- Written request 1:
Duplicate the data listing below, from the line containing "phylum: Chordata" down through the end of the listing, with both ends included and the pictures left out.

- Supplied text:
☆ ☆ ☆ ☆ ☆ ☆ ☆
High-level Intuition
Rather than storing a 3D model as meshes or voxels, NeRF learns a continuous function that, given a point in 3D space and a viewing direction, predicts color and density. By integrating these predictions along camera rays, we can render realistic images from new viewpoints.

Part 0 – Calibrating Your Camera and Capturing a 3D Scan (0.1–0.4)

Before training any NeRF, we need accurate camera parameters. This part covers:

0.1 – Camera calibration with ArUco tags to recover intrinsics.
0.2 – Object capture with consistent lighting and distance.
0.3 – Pose estimation using Perspective-n-Point (PnP).
0.4 – Undistortion and dataset packaging into the NeRF-ready .npz format.

0.1 Camera Calibration with ArUco Tags

I printed an ArUco tag grid and captured 30–50 images from different angles while keeping the phone’s focal length fixed. OpenCV detects the corners in 2D, which I associate with known 3D points on the flat tag. From those correspondences, cv2.calibrateCamera estimates the camera intrinsics matrix and lens distortion.


import cv2, numpy as np

aruco_dict = cv2.aruco.getPredefinedDictionary(cv2.aruco.DICT_4X4_50)
aruco_params = cv2.aruco.DetectorParameters()

objpoints, imgpoints = [], []

def tag_corners_3d(tag_size_m=0.02):
    s = tag_size_m
    return np.array([
        [0.0, 0.0, 0.0],
        [s,   0.0, 0.0],
        [s,   s,   0.0],
        [0.0, s,   0.0],
    ], dtype=np.float32)

world_corners = tag_corners_3d()

for path in calibration_image_paths:
    img = cv2.imread(path)
    gray = cv2.cvtColor(img, cv2.COLOR_BGR2GRAY)

    corners, ids, _ = cv2.aruco.detectMarkers(gray, aruco_dict, parameters=aruco_params)
    if ids is None:
        continue

    img_corners = np.concatenate(corners, axis=0).reshape(-1, 2).astype(np.float32)
    imgpoints.append(img_corners)

    obj_corners = np.tile(world_corners, (len(ids), 1))
    objpoints.append(obj_corners)

ret, K, dist_coeffs, rvecs, tvecs = cv2.calibrateCamera(
    objpoints, imgpoints, gray.shape[::-1], None, None
)

Walkthrough

The goal here is to translate the visual pattern on the ArUco grid into numerical constraints the solver can use to infer the camera’s focal length and principal point.
☆ ☆ ☆ ☆ ☆ ☆ ☆
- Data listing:
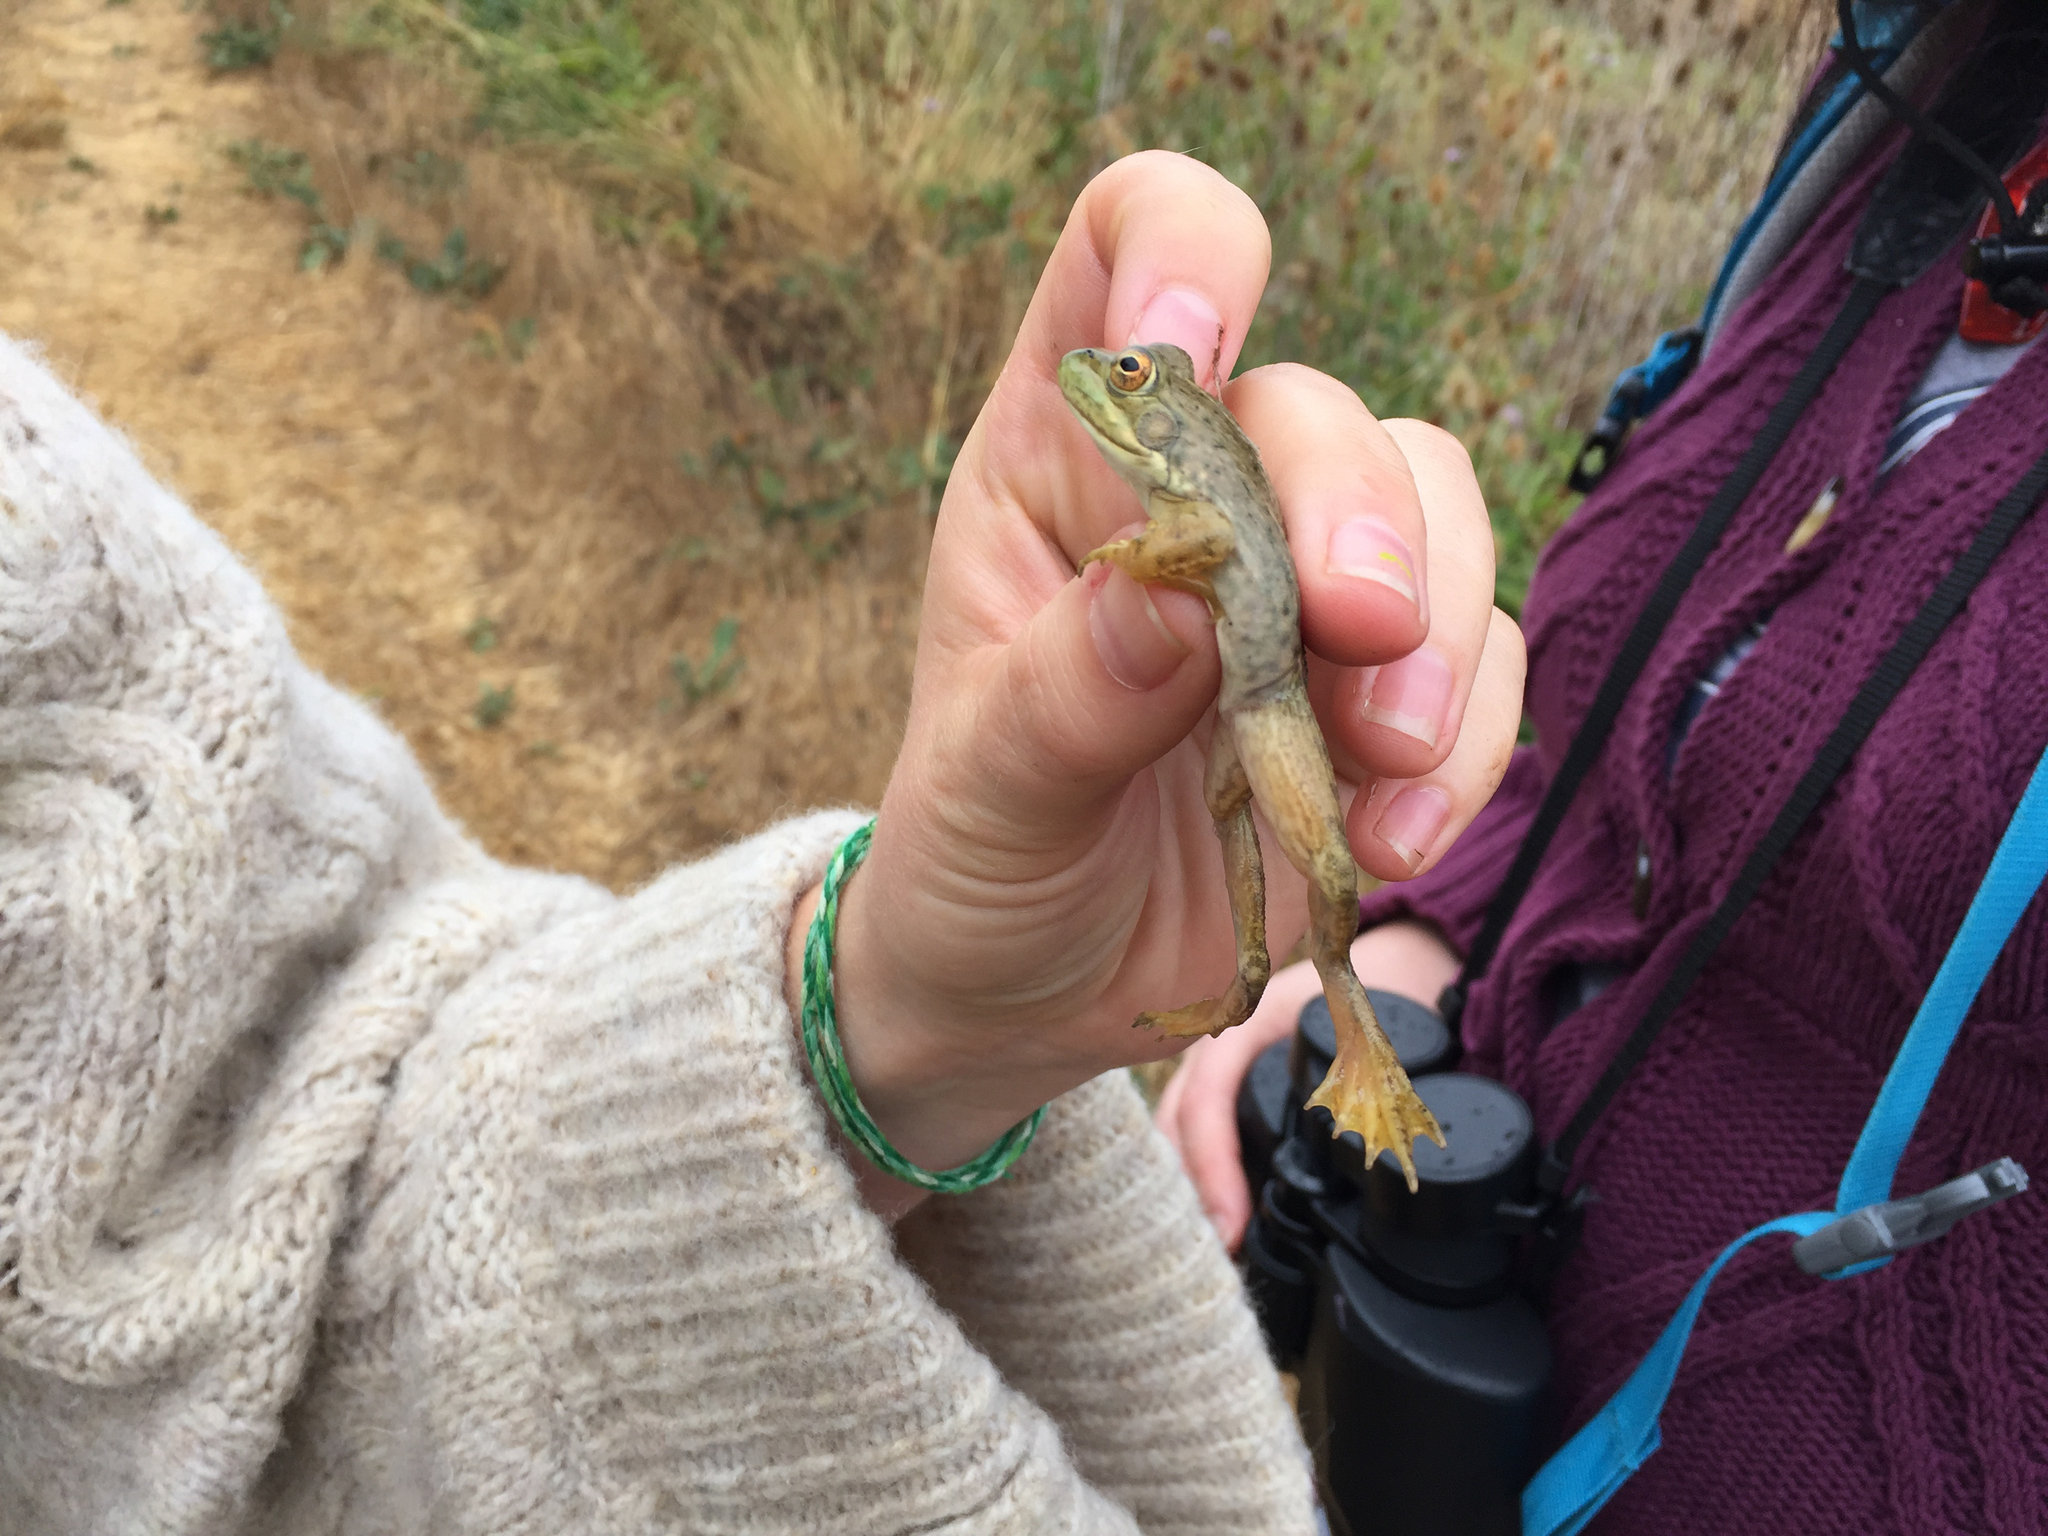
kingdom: Animalia
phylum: Chordata
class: Amphibia
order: Anura
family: Ranidae
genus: Lithobates
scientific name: Lithobates catesbeianus
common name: American bullfrog
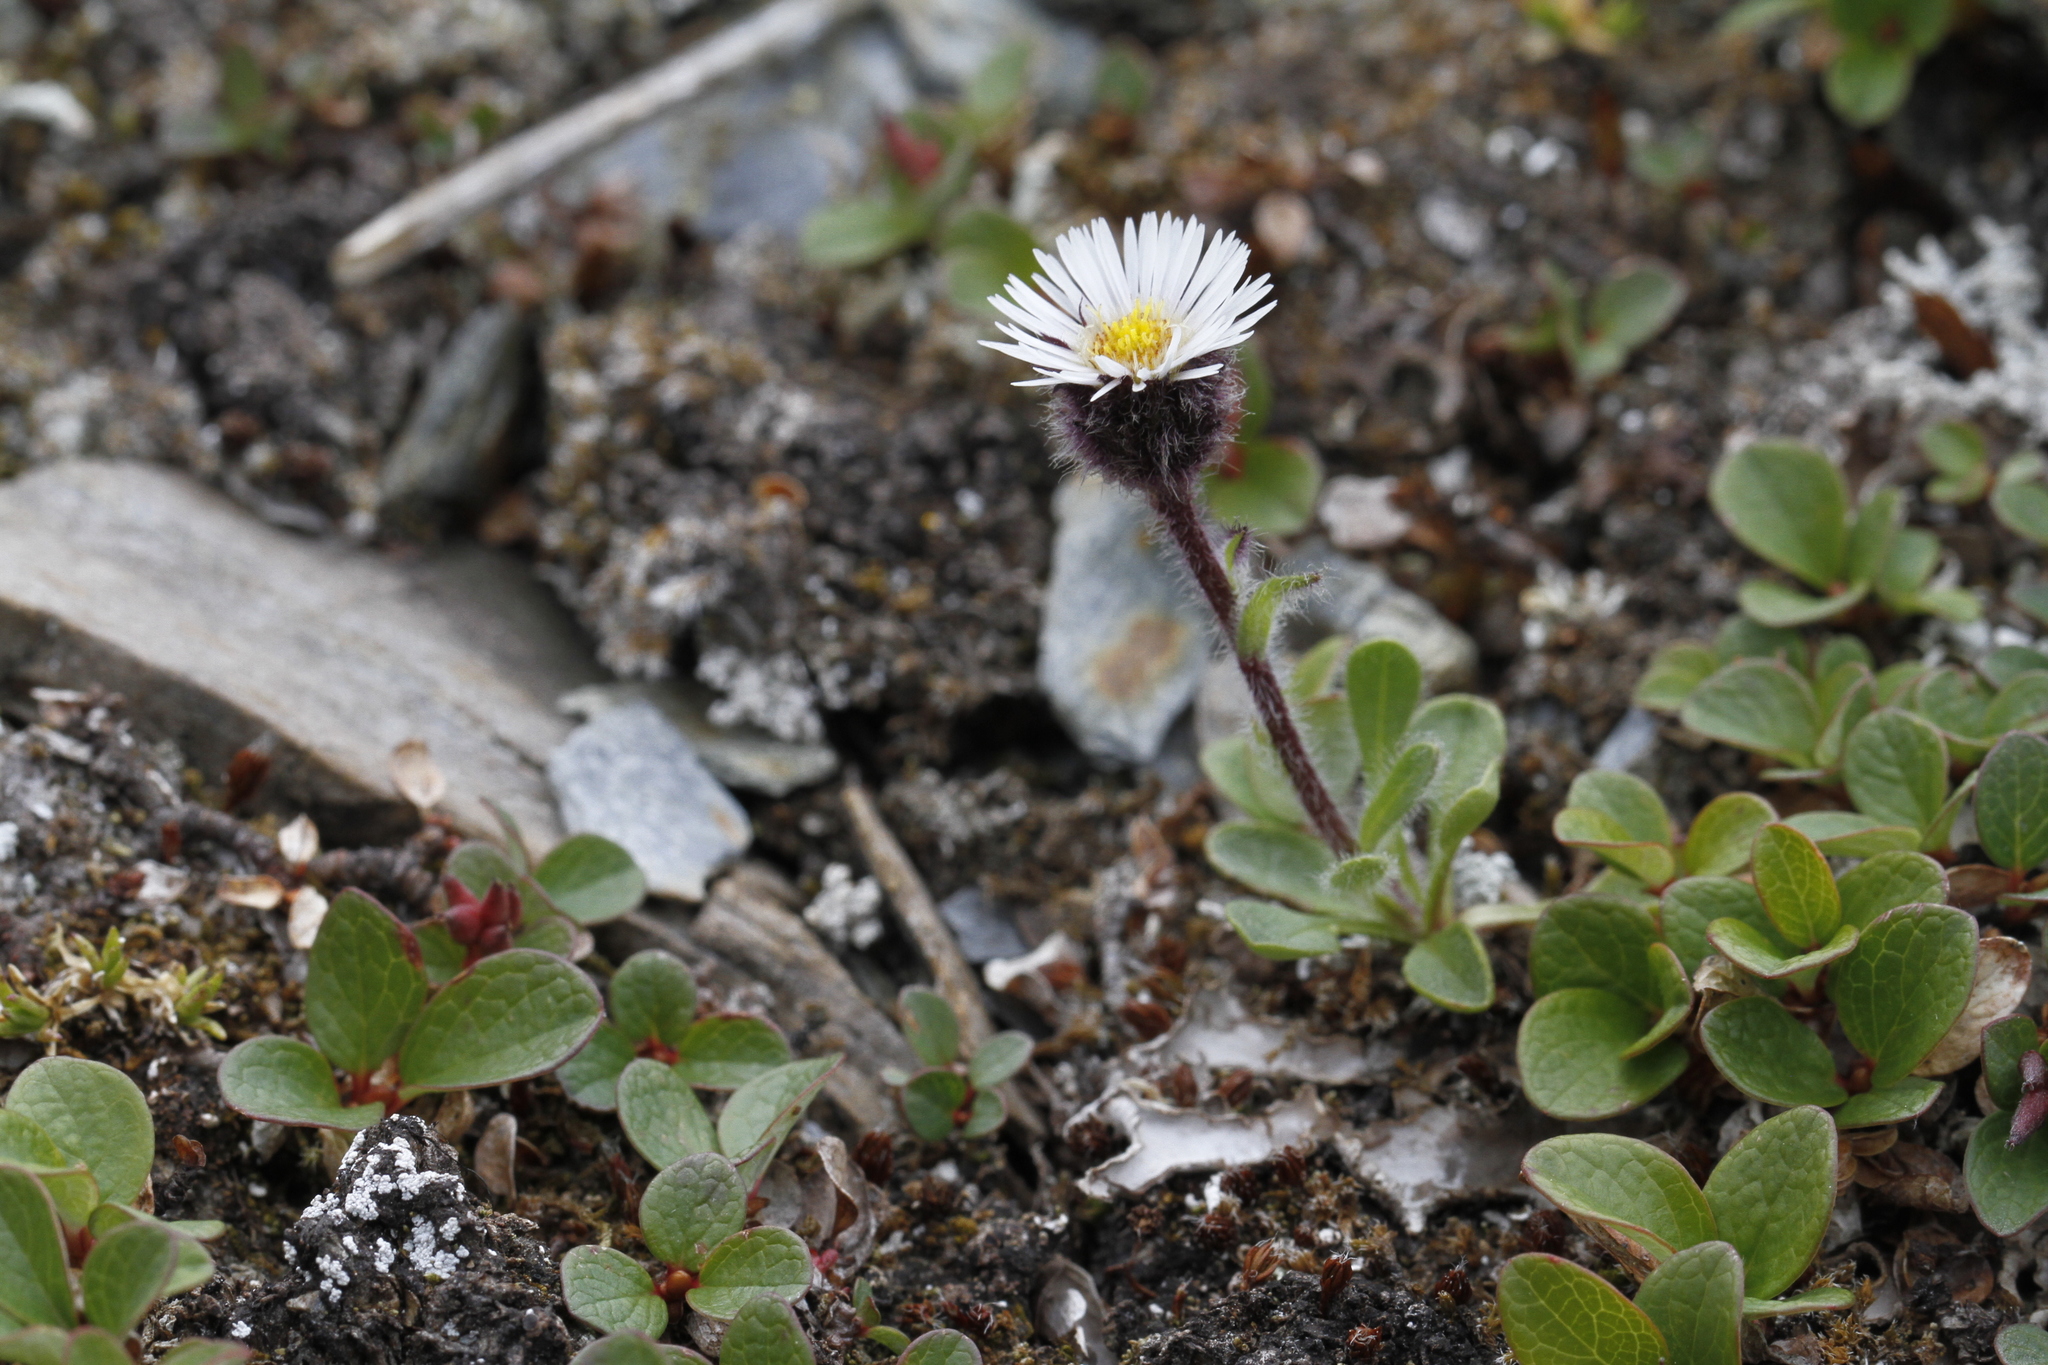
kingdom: Plantae
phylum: Tracheophyta
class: Magnoliopsida
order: Asterales
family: Asteraceae
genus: Erigeron
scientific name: Erigeron humilis
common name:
☆ ☆ ☆ ☆ ☆ ☆ ☆
- Written request 2:
List every function the code in the NeRF text above calls with the cv2 prefix.

- Correct answer 1:
phylum: Chordata
class: Amphibia
order: Anura
family: Ranidae
genus: Lithobates
scientific name: Lithobates catesbeianus
common name: American bullfrog
kingdom: Plantae
phylum: Tracheophyta
class: Magnoliopsida
order: Asterales
family: Asteraceae
genus: Erigeron
scientific name: Erigeron humilis
common name:

- Correct answer 2:
cv2.aruco.getPredefinedDictionary
cv2.aruco.DetectorParameters
cv2.imread
cv2.cvtColor
cv2.aruco.detectMarkers
cv2.calibrateCamera